This article was originally published on www.orderofmalta.int.
His beret pulled down over his ears to protect him from the cold, but with a smile on his face, one of the numerous volunteers of the Order of Malta’s Gruppo Abc of the Rome Delegation, greets at the entrance the guests who will be offered “Christmas lunch” in the Basilica dei Santi Bonifacio e Alessio in Rome. “You start almost for fun but then you can’t stop,” says Giulio, who for eleven years has been volunteering in the soup kitchens, while he greets one of the first arrivals by name “I know her, she often also comes in the evening when we serve meals at the Termini and Tiburtina railway stations”.
Across the courtyard, some 80 young and not-so-young volunteers are busy inside the church. After having participated in the mass, they’re now starting to lay the twenty or so tables and placing the chairs, nine for each table, each of which boasts a sumptuous fruit centrepiece, while others are laying plastic sheets on the floor to protect the basilica’s magnificent mosaics.

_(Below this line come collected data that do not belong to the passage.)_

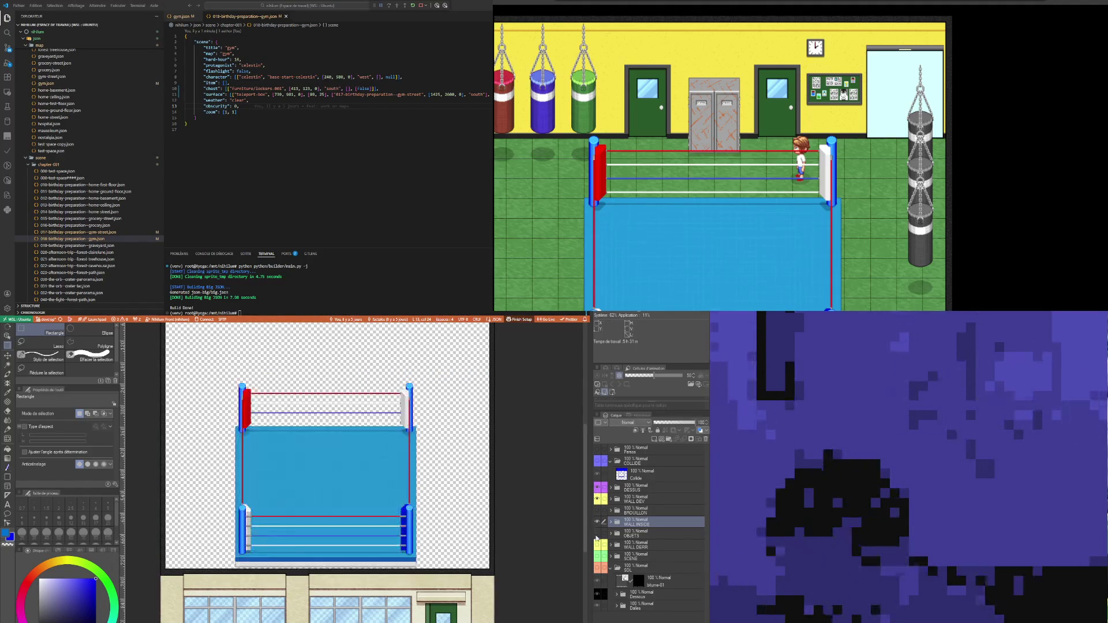
{"action": "left_click", "coordinate": [596, 533]}
{"action": "left_click", "coordinate": [596, 545]}
{"action": "left_click", "coordinate": [596, 556]}
{"action": "left_click", "coordinate": [597, 568]}
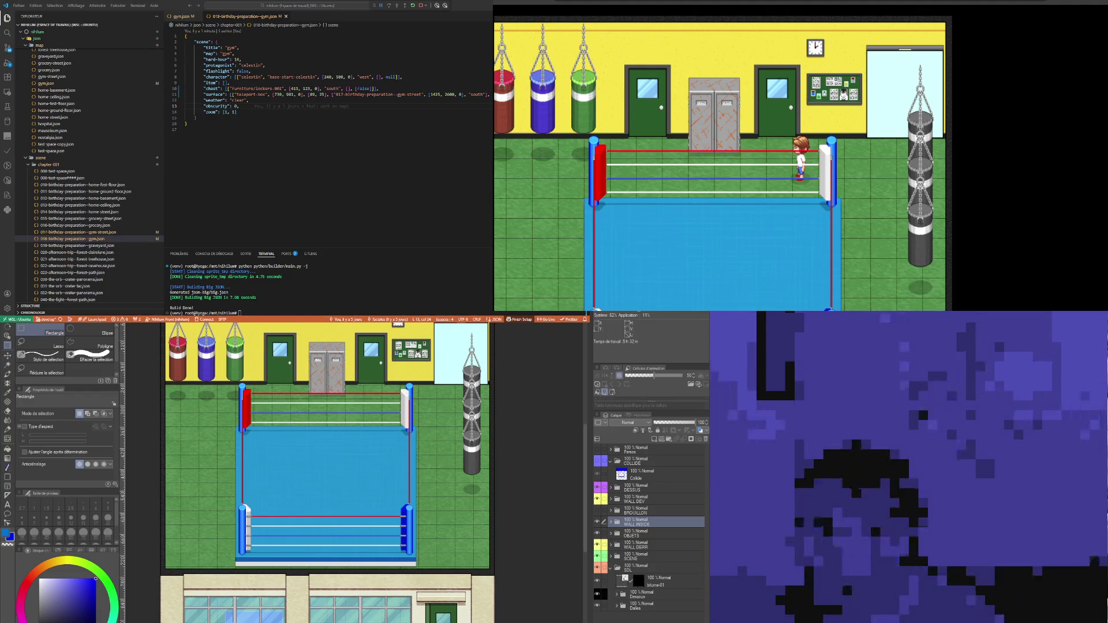
{"action": "left_click", "coordinate": [369, 206]}
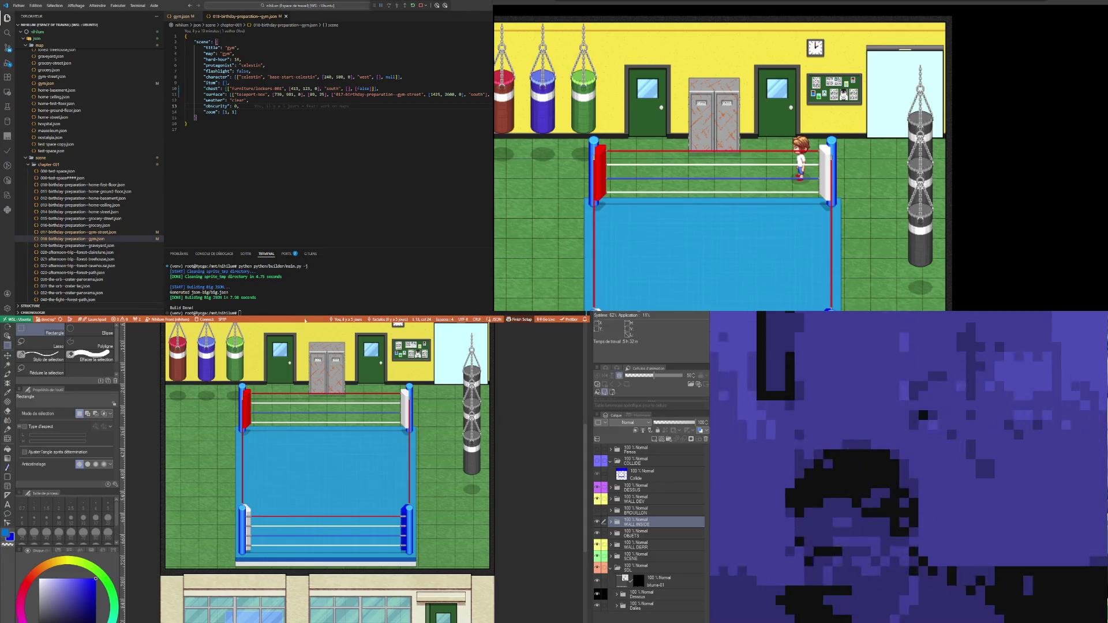
Step: Rerun the game builder with the -r option from the recalled build command
{"action": "left_click", "coordinate": [359, 295]}
{"action": "key", "text": "Up"}
{"action": "key", "text": "Return"}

The Christmas lunch will be served to almost 400 needy people in two shifts, one at midday and the other at 1 p.m. But the first guests are already starting to trickle in around 10 a.m., many with trollies, because they know they will receive gift parcels – with food, clothing and hygiene products – after the meal. Others are being collected by a shuttle bus going back and forth between the Aventine and the underground stations of Caracalla, Piramide and Ostiense. People get on, greet each other and make room for the last arrivals. They are mostly elderly men and women, some families, some youngsters, a few couples. Single women and foreigners are increasing, in particular those from eastern Europe. They all wait patiently for midday to arrive.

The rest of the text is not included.